▶ [What you have to do] Put every line of the data below into a JSON list of strings, one string per line, skipping blank lines. Leave the pictures out.

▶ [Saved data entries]
====
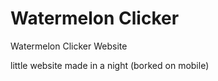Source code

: # Watermelon Clicker
Watermelon Clicker Website

little website made in a night (borked on mobile)  

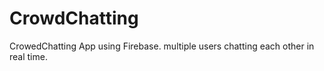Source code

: # CrowdChatting
CrowedChatting App using Firebase. multiple users chatting each other in real time.
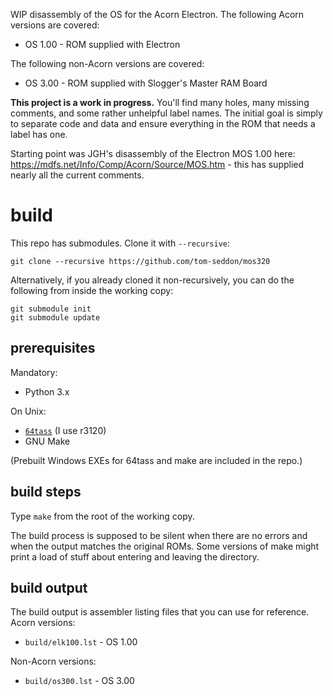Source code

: WIP disassembly of the OS for the Acorn Electron. The following
Acorn versions are covered:

* OS 1.00 - ROM supplied with Electron

The following non-Acorn versions are covered:

* OS 3.00 - ROM supplied with Slogger's Master RAM Board

**This project is a work in progress.** You'll find many holes, many
missing comments, and some rather unhelpful label names. The initial
goal is simply to separate code and data and ensure everything in the
ROM that needs a label has one.

Starting point was JGH's disassembly of the Electron MOS 1.00 here:
https://mdfs.net/Info/Comp/Acorn/Source/MOS.htm - this has supplied
nearly all the current comments.

# build

This repo has submodules. Clone it with `--recursive`:

    git clone --recursive https://github.com/tom-seddon/mos320
	
Alternatively, if you already cloned it non-recursively, you can do
the following from inside the working copy:

    git submodule init
	git submodule update

## prerequisites ##

Mandatory:

* Python 3.x

On Unix:

* [`64tass`](http://tass64.sourceforge.net/) (I use r3120)
* GNU Make

(Prebuilt Windows EXEs for 64tass and make are included in the repo.)

## build steps ##

Type `make` from the root of the working copy.

The build process is supposed to be silent when there are no errors
and when the output matches the original ROMs. Some versions of make
might print a load of stuff about entering and leaving the directory.

## build output

The build output is assembler listing files that you can use for
reference. Acorn versions:

- `build/elk100.lst` - OS 1.00

Non-Acorn versions:

- `build/os300.lst` - OS 3.00

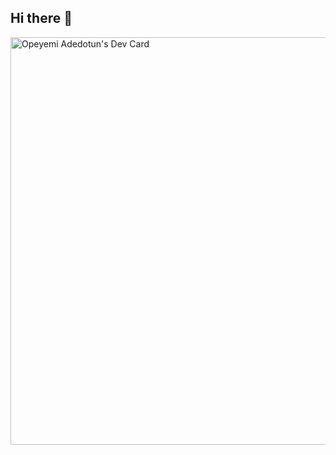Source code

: ## Hi there 👋
<a href="https://app.daily.dev/opeyemiadedotun"><img src="https://api.daily.dev/devcards/v2/3x4tTesUDo8SeopexphWq.png?type=wide&r=2y2" width="652" alt="Opeyemi Adedotun's Dev Card"/></a>
<!--
**opeadedotun/opeadedotun** is a ✨ _special_ ✨ repository because its `README.md` (this file) appears on your GitHub profile.

Here are some ideas to get you started:

- 🔭 I’m currently working on ...
- 🌱 I’m currently learning ...
- 👯 I’m looking to collaborate on ...
- 🤔 I’m looking for help with ...
- 💬 Ask me about ...
- 📫 How to reach me: ...
- 😄 Pronouns: ...
- ⚡ Fun fact: ...
-->
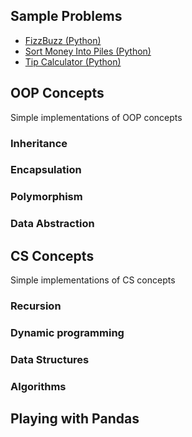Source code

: ## Sample Problems
* [FizzBuzz (Python)](https://github.com/SLAldridge/SAldridge/blob/main/FizzBuzz.py)
* [Sort Money Into Piles (Python)](https://github.com/SLAldridge/SAldridge/blob/main/Money_Piles.py)
* [Tip Calculator (Python)](https://github.com/SLAldridge/SAldridge/blob/main/tip_calculator.py)

## OOP Concepts
Simple implementations of OOP concepts

### Inheritance
### Encapsulation
### Polymorphism
### Data Abstraction

## CS Concepts
Simple implementations of CS concepts

### Recursion

### Dynamic programming

### Data Structures

### Algorithms 

## Playing with Pandas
====
▶ [Answer for the task]
[
  "Source code",
  ": # Watermelon Clicker",
  "Watermelon Clicker Website",
  "little website made in a night (borked on mobile)  ",
  "Source code",
  ": # CrowdChatting",
  "CrowedChatting App using Firebase. multiple users chatting each other in real time.",
  "Source code",
  ": WIP disassembly of the OS for the Acorn Electron. The following",
  "Acorn versions are covered:",
  "* OS 1.00 - ROM supplied with Electron",
  "The following non-Acorn versions are covered:",
  "* OS 3.00 - ROM supplied with Slogger's Master RAM Board",
  "**This project is a work in progress.** You'll find many holes, many",
  "missing comments, and some rather unhelpful label names. The initial",
  "goal is simply to separate code and data and ensure everything in the",
  "ROM that needs a label has one.",
  "Starting point was JGH's disassembly of the Electron MOS 1.00 here:",
  "https://mdfs.net/Info/Comp/Acorn/Source/MOS.htm - this has supplied",
  "nearly all the current comments.",
  "# build",
  "This repo has submodules. Clone it with `--recursive`:",
  "    git clone --recursive https://github.com/tom-seddon/mos320",
  "Alternatively, if you already cloned it non-recursively, you can do",
  "the following from inside the working copy:",
  "    git submodule init",
  "\tgit submodule update",
  "## prerequisites ##",
  "Mandatory:",
  "* Python 3.x",
  "On Unix:",
  "* [`64tass`](http://tass64.sourceforge.net/) (I use r3120)",
  "* GNU Make",
  "(Prebuilt Windows EXEs for 64tass and make are included in the repo.)",
  "## build steps ##",
  "Type `make` from the root of the working copy.",
  "The build process is supposed to be silent when there are no errors",
  "and when the output matches the original ROMs. Some versions of make",
  "might print a load of stuff about entering and leaving the directory.",
  "## build output",
  "The build output is assembler listing files that you can use for",
  "reference. Acorn versions:",
  "- `build/elk100.lst` - OS 1.00",
  "Non-Acorn versions:",
  "- `build/os300.lst` - OS 3.00",
  "Source code",
  ": ## Hi there 👋",
  "<a href=\"https://app.daily.dev/opeyemiadedotun\"><img src=\"https://api.daily.dev/devcards/v2/3x4tTesUDo8SeopexphWq.png?type=wide&r=2y2\" width=\"652\" alt=\"Opeyemi Adedotun's Dev Card\"/></a>",
  "<!--",
  "**opeadedotun/opeadedotun** is a ✨ _special_ ✨ repository because its `README.md` (this file) appears on your GitHub profile.",
  "Here are some ideas to get you started:",
  "- 🔭 I’m currently working on ...",
  "- 🌱 I’m currently learning ...",
  "- 👯 I’m looking to collaborate on ...",
  "- 🤔 I’m looking for help with ...",
  "- 💬 Ask me about ...",
  "- 📫 How to reach me: ...",
  "- 😄 Pronouns: ...",
  "- ⚡ Fun fact: ...",
  "-->",
  "Source code",
  ": ## Sample Problems",
  "* [FizzBuzz (Python)](https://github.com/SLAldridge/SAldridge/blob/main/FizzBuzz.py)",
  "* [Sort Money Into Piles (Python)](https://github.com/SLAldridge/SAldridge/blob/main/Money_Piles.py)",
  "* [Tip Calculator (Python)](https://github.com/SLAldridge/SAldridge/blob/main/tip_calculator.py)",
  "## OOP Concepts",
  "Simple implementations of OOP concepts",
  "### Inheritance",
  "### Encapsulation",
  "### Polymorphism",
  "### Data Abstraction",
  "## CS Concepts",
  "Simple implementations of CS concepts",
  "### Recursion",
  "### Dynamic programming",
  "### Data Structures",
  "### Algorithms ",
  "## Playing with Pandas"
]